Many scientific problems can be solved computationally by using linear algebra to calculate numerical solutions. The data dependencies in linear algebra operations are often expressed in a stencil structure. The ubiquitous parallelisation technique for stencil codes, to enable the solution of large problems on parallel architectures, is domain decomposition.
One of the limitations of domain decomposition, affecting the scalability and overall performance of any stencil code, is the necessity to transmit information from neighbouring stencil grid points between the domains, and in particular between processes, known as halo exchange. The necessity of halo exchange limits the size of problems that can be solved numerically as the performance often scales poorly, in particular in poorly load balanced systems. Extensive work has been done to improve the performance of such codes, such as multi-depth halos and dynamic load balancing by changing the domain size, however, these methods all use the concept of halos for the basic communication pattern.
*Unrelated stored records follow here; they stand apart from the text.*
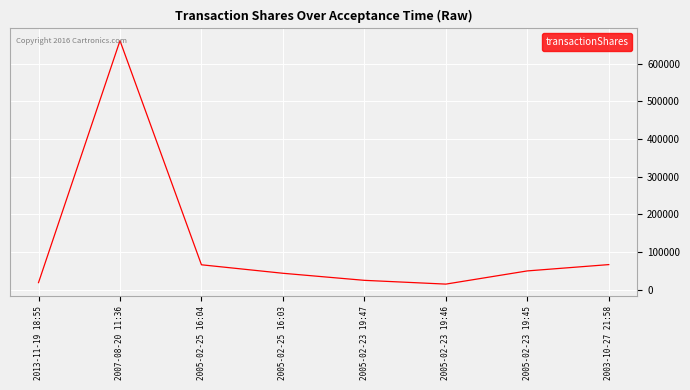

Between 2003-10-27 21:58 and 2005-02-23 19:46, which is larger?

2003-10-27 21:58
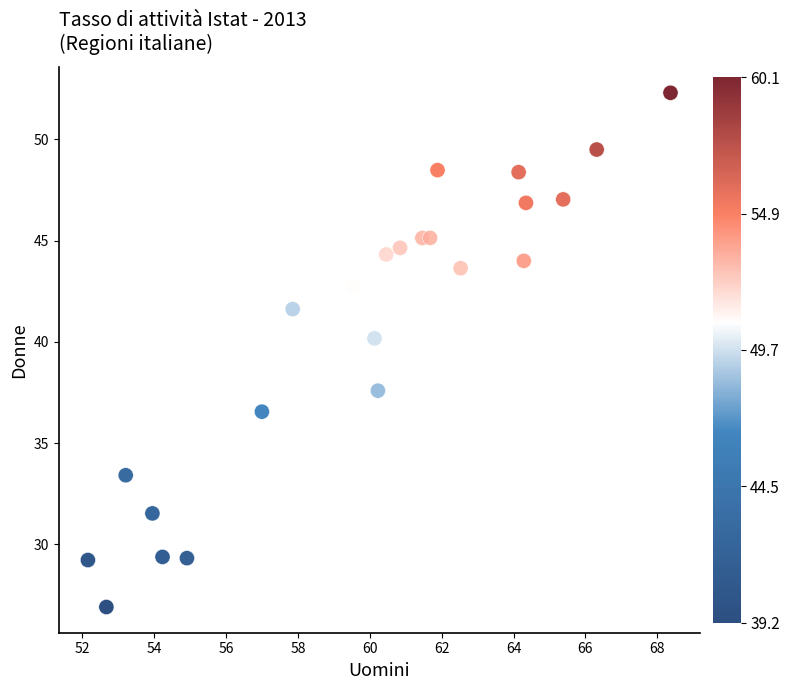

What is the range of Y values (max minus min)?

25.4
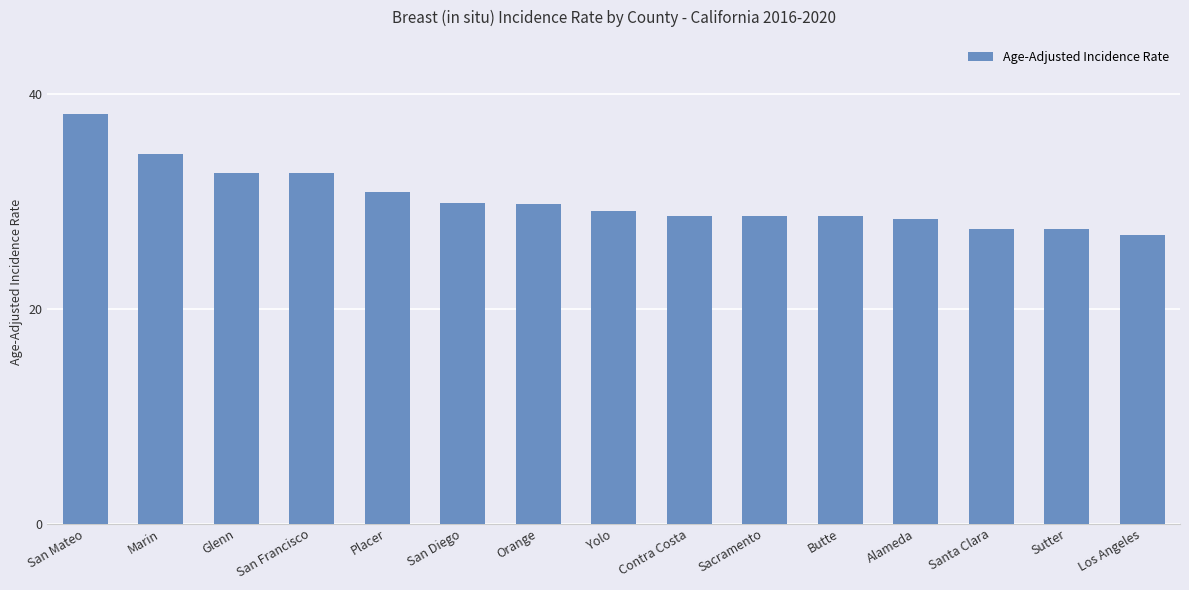

The chart shows a value of 32.6 at Glenn. True or false?

True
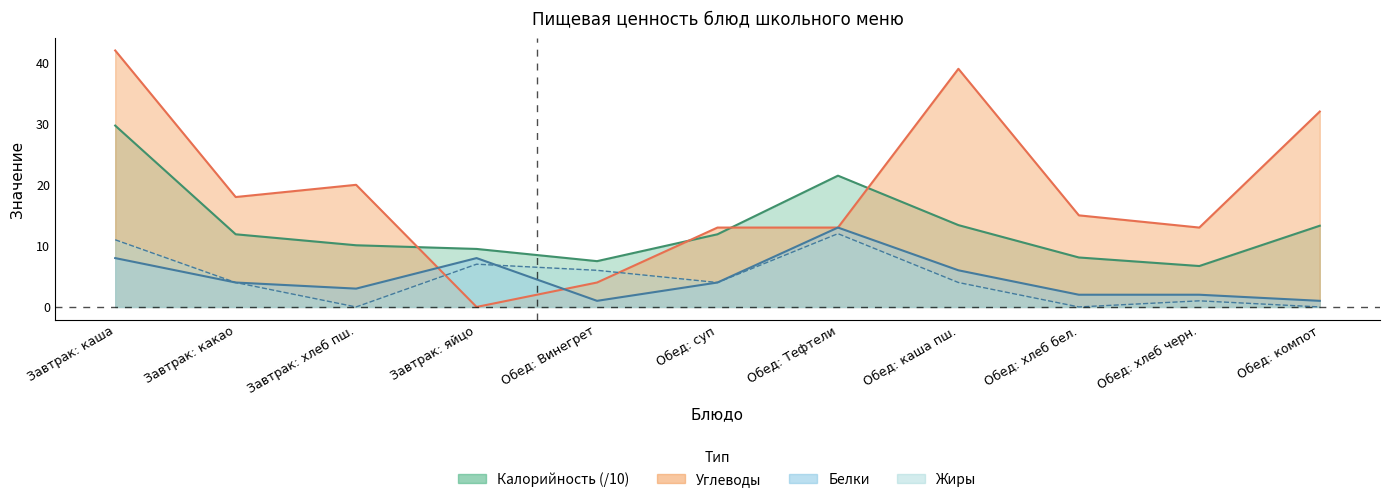

Which series has the largest total across all categories?

Углеводы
In this paper we propose an alternative to the traditional halo exchange method of transmitting data between processes. In our model inter-process communication becomes a uni-directional stream, and not an exchange, in that it is transmitted in one direction only. This removes the pair-wise synchronisation between neighbouring processes inherent in the halo exchange pattern. As all communication is unidirectional, data can be updated in place, rather than double-buffered, resulting in half the memory usage of the traditional approach. In this paper we also present our preliminary findings which show that for a one-dimensional implementation of this model using a Jacobi-stencil code, that the streaming method is consistently faster than the exchange pattern. At 16,000 processes, for both strong and weak scaling, streaming is over ten times faster than halo exchange.
We are currently investigating further optimisation strategies and extending to multi-dimensional domain decomposition.